Anche a Islamabad la piazza si muove sotto il nome altisonante di Azadi March, marcia della libertà, una carovana che ha raggiunto la capitale dalla provincia meridionale del Sindh chiedendo nuove elezioni e le dimissioni del premier Imran Khan, eletto un anno fa.

Ma questa manifestazione non ha nulla a che vedere con quel che agita il Libano o il Cile, l’Algeria o l’Iraq. Le rivendicazioni si basano su accuse di brogli e sul fatto che Imran si sarebbe dimostrato incapace sia sul fronte economico sia sulla difesa del Kashmir. La manifestazione però, cui ha aderito tutta l’opposizione, non nasce dal basso: è diretta da un partito e soprattutto dal personaggio che lo incarna.

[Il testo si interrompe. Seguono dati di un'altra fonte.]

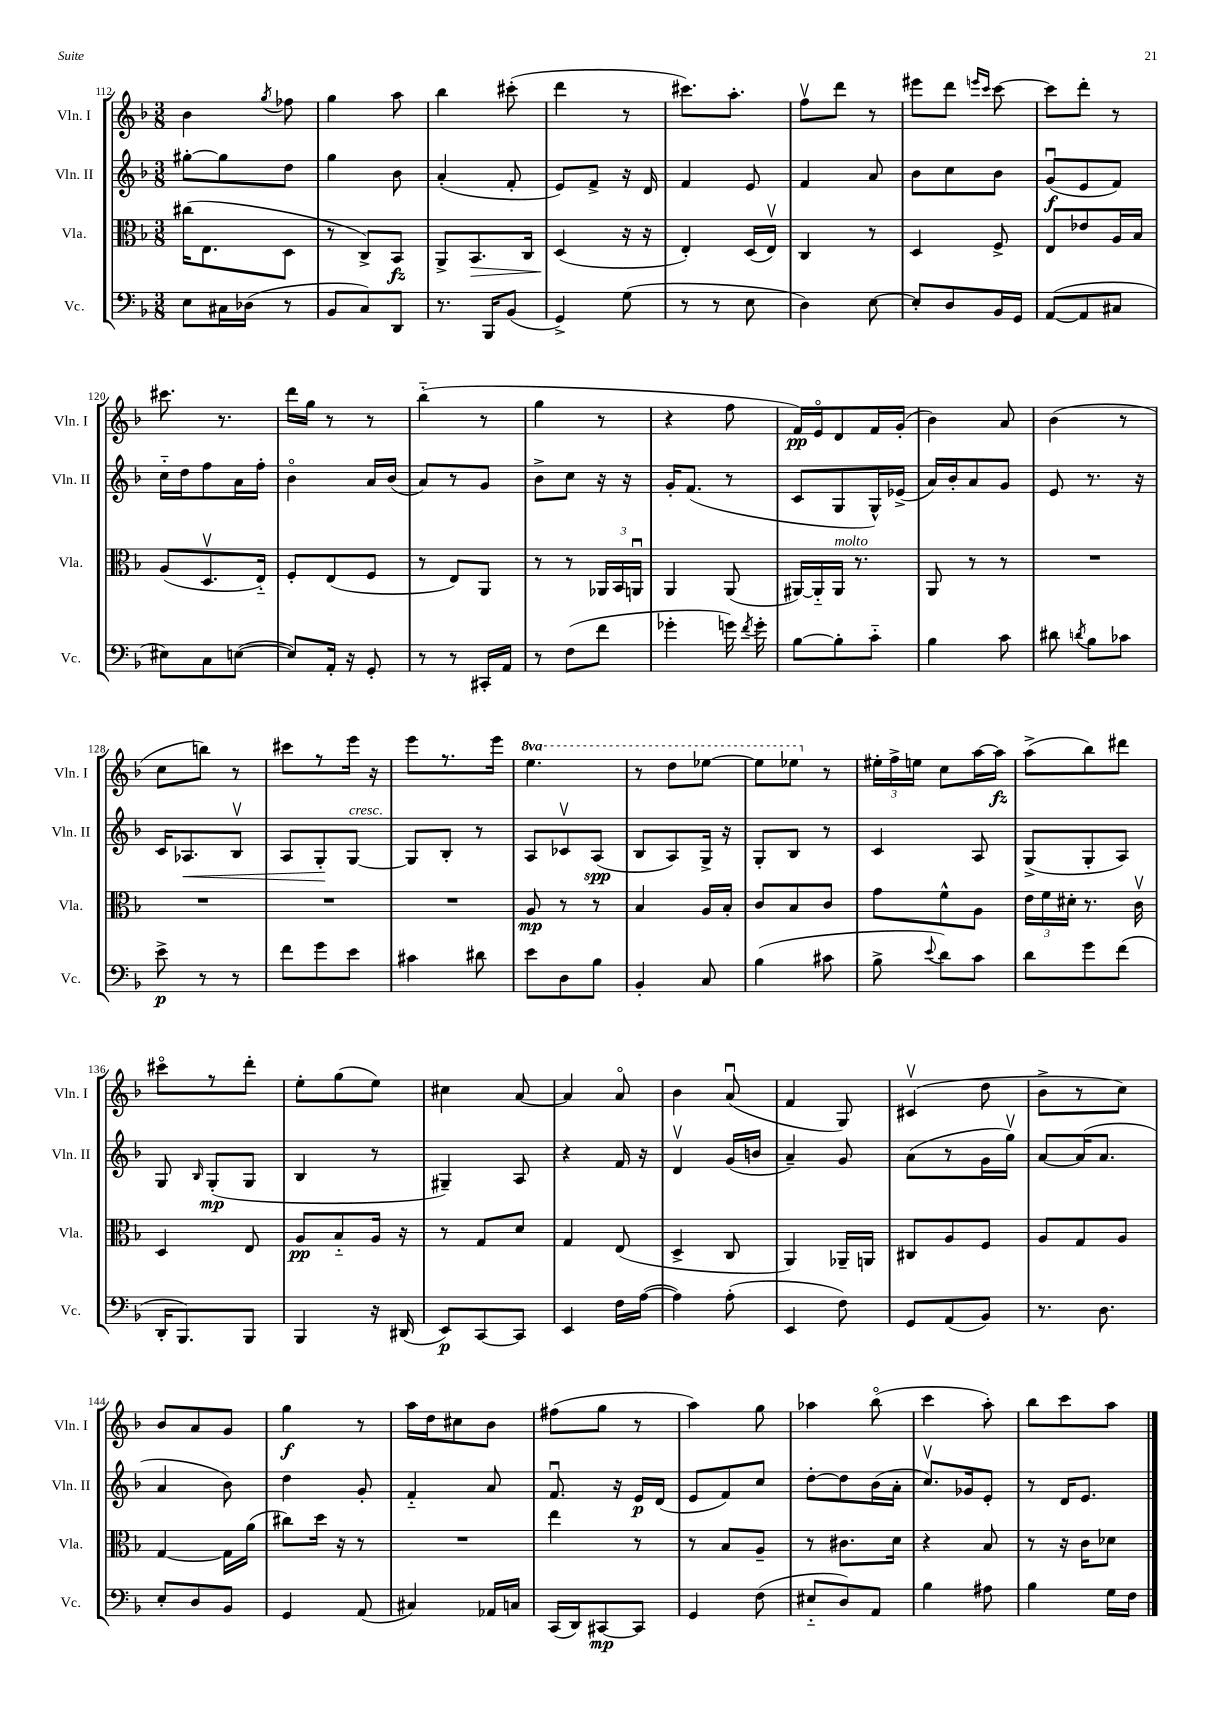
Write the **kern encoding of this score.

**kern	**kern	**kern	**kern
*staff4	*staff3	*staff2	*staff1
*clefF4	*clefC3	*clefG2	*clefG2
*k[b-]	*k[b-]	*k[b-]	*k[b-]
*M3/8	*M3/8	*M3/8	*M3/8
8E	(16cc#	[8gg#'	4b-
.	8.E	.	.
16C#	.	8gg#]	.
(16D-	.	.	.
.	.	.	8qgg
8r	8D	8dd	8ff-
=	=	=	=
8BB-	8r	4gg	4gg
8C)	8C^)	.	.
8DD	8BB-	8b-	8aa
=	=	=	=
8.r	8AA^	(4a'	4bb-
.	8.BB-	.	.
16BBB-	.	.	.
(8BB-	.	8f'	(8ccc#'
.	16C	.	.
=	=	=	=
4GG^)	(4D	8e)	4ddd
.	.	8f^	.
(8G	16r	16r	8r
.	16r	16d	.
=	=	=	=
8r	4E')	4f	8.ccc#)
8r	.	.	.
.	.	.	8.aa'
8E	(16D	8e	.
.	16Ev)	.	.
=	=	=	=
4D)	4C	4f	8ffv
.	.	.	8ddd
[8E	8r	8a	8r
=	=	=	=
8E']	4D	8b-	8eee#
8D	.	8cc	8ddd
.	.	.	16qqeee
.	.	.	16qqccc
16BB-	8F^	8b-	[8ccc
16GG	.	.	.
=	=	=	=
([8AA	8E	(8gu	8ccc]
8AA]	8e-	8e	8ddd'
8C#	16A	8f)	8r
.	16B-	.	.
=	=	=	=
8E#)	(8A	16cc'~	8.ccc#
.	.	16dd	.
8C	8.Dv	8ff	.
.	.	.	8.r
([8E	.	16a	.
.	16E'~)	16ff'	.
=	=	=	=
8E])	8F'	4b-o	16ddd
.	.	.	16gg
16AA'	(8E	.	8r
16r	.	.	.
8GG'	8F	16a	8r
.	.	(16b-	.
=	=	=	=
8r	8r	8a)	(4bb-'~
8r	8E)	8r	.
16CC#'	8AA	8g	8r
16AA	.	.	.
=	=	=	=
8r	8r	8b-^	4gg
(8F	8r	8cc	.
8f	24AA-	16r	8r
.	24BB-	.	.
.	.	16r	.
.	24AAu	.	.
=	=	=	=
4g-'	4AA	16g'	4r
.	.	(8.f	.
16g)	(8AA	8r	8ff
8qf	.	.	.
16g'	.	.	.
=	=	=	=
[8B-	[16AA#)	8c	16f)
.	16AA#'~]	.	16eo
8B-']	16AA#	8G	8d
.	8.r	.	.
8c'~	.	16G^^)	16f
.	.	(16e-^	(16g'
=	=	=	=
4B-	8AA	16a)	4b-)
.	.	16b-'	.
.	8r	8a	.
8c	8r	8g	8a
=	=	=	=
8d#	4.r	8e	(4b-
8qd	.	.	.
8B-	.	8.r	.
8c-	.	.	8r
.	.	16r	.
=	=	=	=
8e^	4.r	16c	8cc
.	.	8.A-	.
8r	.	.	8bb)
8r	.	8B-v	8r
=	=	=	=
8f	4.r	8A	8ccc#
8g	.	8G'	8r
8e	.	[8G	16eee
.	.	.	16r
=	=	=	=
4c#	4.r	8G]	8eee
.	.	8B-'	8.r
8d#	.	8r	.
.	.	.	16eee
=	=	=	=
8e	8A	8A	4.eee
8D	8r	8c-v	.
8B-	8r	(8A	.
=	=	=	=
4BB-'	4B-	8B-	8r
.	.	8A)	8ddd
8C	16A	16G^	[8eee-
.	16B-'	16r	.
=	=	=	=
(4B-	8c	8G'	8eee-]
.	8B-	8B-	8eee-
8c#	8c	8r	8r
=	=	=	=
8B-^	8g	4c	24ee#'
.	.	.	24ff^
.	.	.	24ee
8qqe	.	.	.
8d)	8f^^	.	8cc
8c	8A	8A	[16aa
.	.	.	16aa]
=	=	=	=
8d	24e	(8G^	(8aa^
.	24f	.	.
.	24d#'	.	.
8g	8.r	8G'	8bb-)
(8f	.	8A)	8ddd#
.	16cv	.	.
=	=	=	=
16DD'	4D	8G	8ccc#o
8.BBB-)	.	.	.
.	.	16qqB-	.
.	.	(8G'	8r
8BBB-	8E	8G	8ddd'
=	=	=	=
4BBB-	8A	4B-	8ee'
.	8B-'~	.	(8gg
16r	16A	8r	8ee)
(16DD#	16r	.	.
=	=	=	=
8EE)	8r	4G#~)	4cc#
[8CC	8G	.	.
8CC]	8d	8A	[8a
=	=	=	=
4EE	4G	4r	4a]
16F	(8E	16f	8ao
([16A	.	16r	.
=	=	=	=
4A])	4D^	4dv	4b-
(8A'	8C	(16g	(8au
.	.	16b	.
=	=	=	=
4EE	4AA)	4a~)	4f
8F)	16AA-~	8g	8G)
.	16AA	.	.
=	=	=	=
8GG	8C#	(8a	(4c#v
(8AA	8A	8r	.
8BB-)	8F	16g	8dd
.	.	16ggv)	.
=	=	=	=
8.r	8A	[8a	8b-^
.	8G	(16a]	8r
8.D	.	8.a	.
.	8A	.	8cc)
=	=	=	=
8E'	[4G	4a	8b-
8D	.	.	8a
8BB-	16G]	8b-)	8g
.	(16a	.	.
=	=	=	=
4GG	8cc#)	4dd	4gg
.	16dd	.	.
.	16r	.	.
(8AA	8r	8g'	8r
=	=	=	=
4C#)	4.r	4f'~	16aa
.	.	.	16dd
.	.	.	8cc#
16AA-	.	8a	8b-
16C	.	.	.
=	=	=	=
(16CC	4ee	8.fu	(8ff#
16DD)	.	.	.
[8CC#	.	.	8gg
.	.	16r	.
8CC#]	8r	16e	8r
.	.	(16d	.
=	=	=	=
4GG	8r	8e	4aa)
.	8B-	8f)	.
(8F	8A~	8cc	8gg
=	=	=	=
8E#'~	8r	[8dd'	4aa-
8D)	8.c#	8dd]	.
8AA	.	(16b-	(8bb-o
.	16d	16a'	.
=	=	=	=
4B-	4r	8.ccv)	4ccc
.	.	16g-	.
8A#	8B-	8e'	8aa')
=	=	=	=
4B-	8r	8r	8bb-
.	16r	16d	8ccc
.	16c	8.e	.
16G	8d-	.	8aa
16F	.	.	.
==	==	==	==
*-	*-	*-	*-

Si chiama Fazlur Rehman ed è un maulana, un ulama, ossia un teologo. Teologo dell’islam politico come dimostra il suo partito, la Jamiat-e-Ulema-e-Islam F o JUI-F, dove F sta per l’iniziale del suo nome. Leader di una coalizione di partitini islamisti – la Muttahida Majlis-e-Amal – è un radicale conservatore, buon amico dei talebani afgani e in rotta di collisione col nuovo premier che, in qualche modo, ha cercato di porre un freno alla deriva islamista del Pakistan. Che non sia un progressista e che la sua marcia sia ben diversa da quanto accade nelle altre piazze del pianeta lo si capisce dal fatto che, al suo corteo, non c’è nemmeno una donna il cui ruolo – è stato scritto sui volantini della marcia – è «stare a casa a digiunare e pregare».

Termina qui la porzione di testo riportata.